**EXERCISE AIM**: Retype, exactly and completely, the listing that comes next, skipping its images.

**PROVIDED MATERIAL**:
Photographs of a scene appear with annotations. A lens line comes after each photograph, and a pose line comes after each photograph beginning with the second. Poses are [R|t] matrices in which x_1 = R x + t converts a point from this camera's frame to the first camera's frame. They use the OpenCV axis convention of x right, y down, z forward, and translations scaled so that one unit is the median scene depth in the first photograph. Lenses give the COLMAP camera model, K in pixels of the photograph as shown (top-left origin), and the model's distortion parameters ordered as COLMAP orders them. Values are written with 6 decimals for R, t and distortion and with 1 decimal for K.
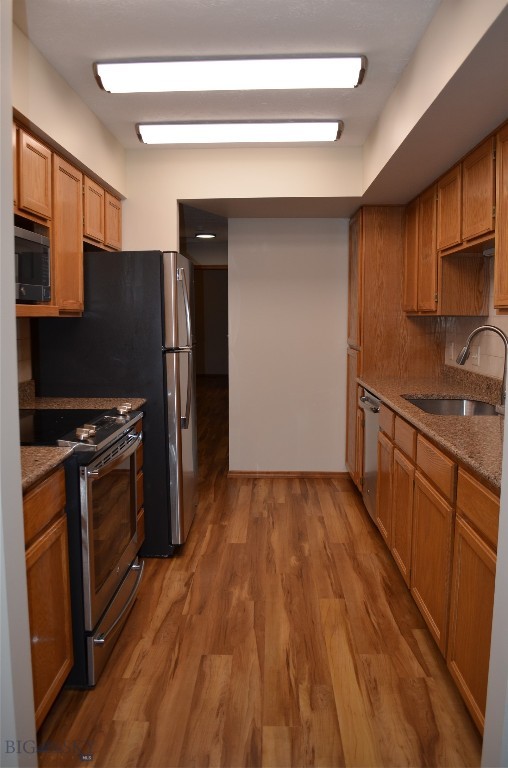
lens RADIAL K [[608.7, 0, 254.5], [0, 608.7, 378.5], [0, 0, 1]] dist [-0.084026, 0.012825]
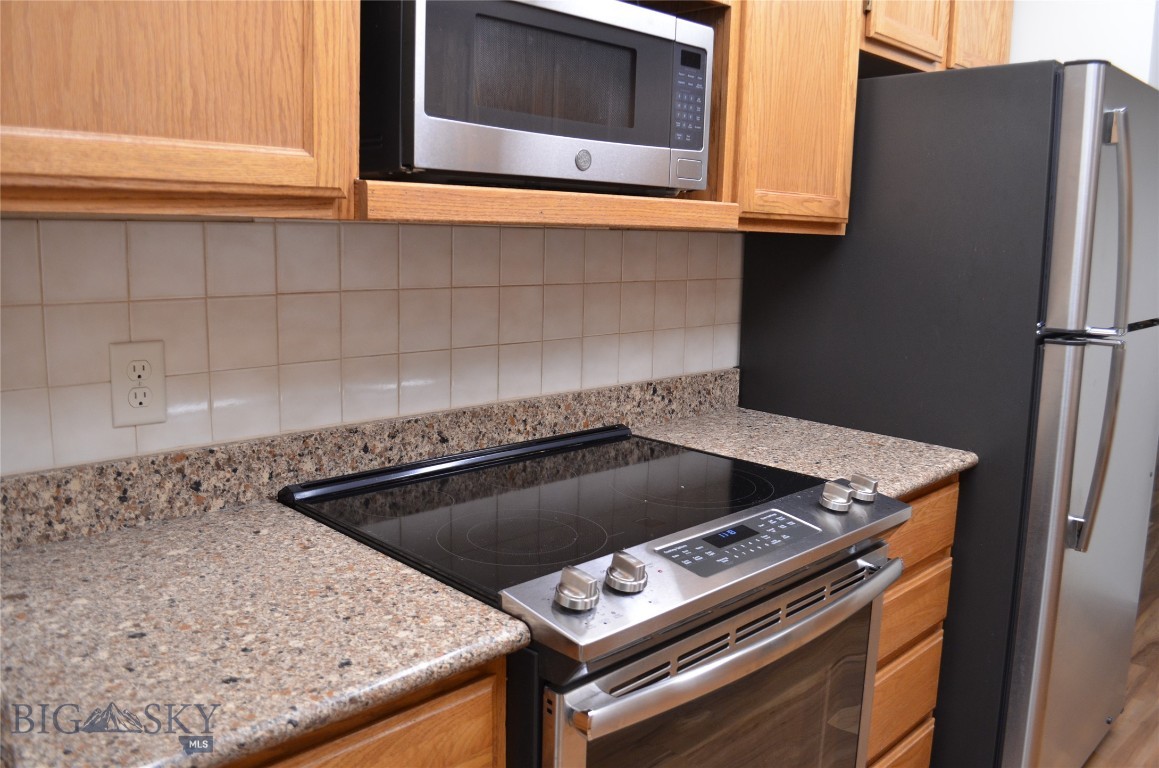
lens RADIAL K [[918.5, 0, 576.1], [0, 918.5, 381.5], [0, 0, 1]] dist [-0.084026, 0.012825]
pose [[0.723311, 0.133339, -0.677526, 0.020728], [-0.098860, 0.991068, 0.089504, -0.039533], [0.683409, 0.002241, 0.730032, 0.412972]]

**EXPECTED ANSWER**:
Photographs of a scene appear with annotations. A lens line comes after each photograph, and a pose line comes after each photograph beginning with the second. Poses are [R|t] matrices in which x_1 = R x + t converts a point from this camera's frame to the first camera's frame. They use the OpenCV axis convention of x right, y down, z forward, and translations scaled so that one unit is the median scene depth in the first photograph. Lenses give the COLMAP camera model, K in pixels of the photograph as shown (top-left origin), and the model's distortion parameters ordered as COLMAP orders them. Values are written with 6 decimals for R, t and distortion and with 1 decimal for K.
lens RADIAL K [[608.7, 0, 254.5], [0, 608.7, 378.5], [0, 0, 1]] dist [-0.084026, 0.012825]
lens RADIAL K [[918.5, 0, 576.1], [0, 918.5, 381.5], [0, 0, 1]] dist [-0.084026, 0.012825]
pose [[0.723311, 0.133339, -0.677526, 0.020728], [-0.098860, 0.991068, 0.089504, -0.039533], [0.683409, 0.002241, 0.730032, 0.412972]]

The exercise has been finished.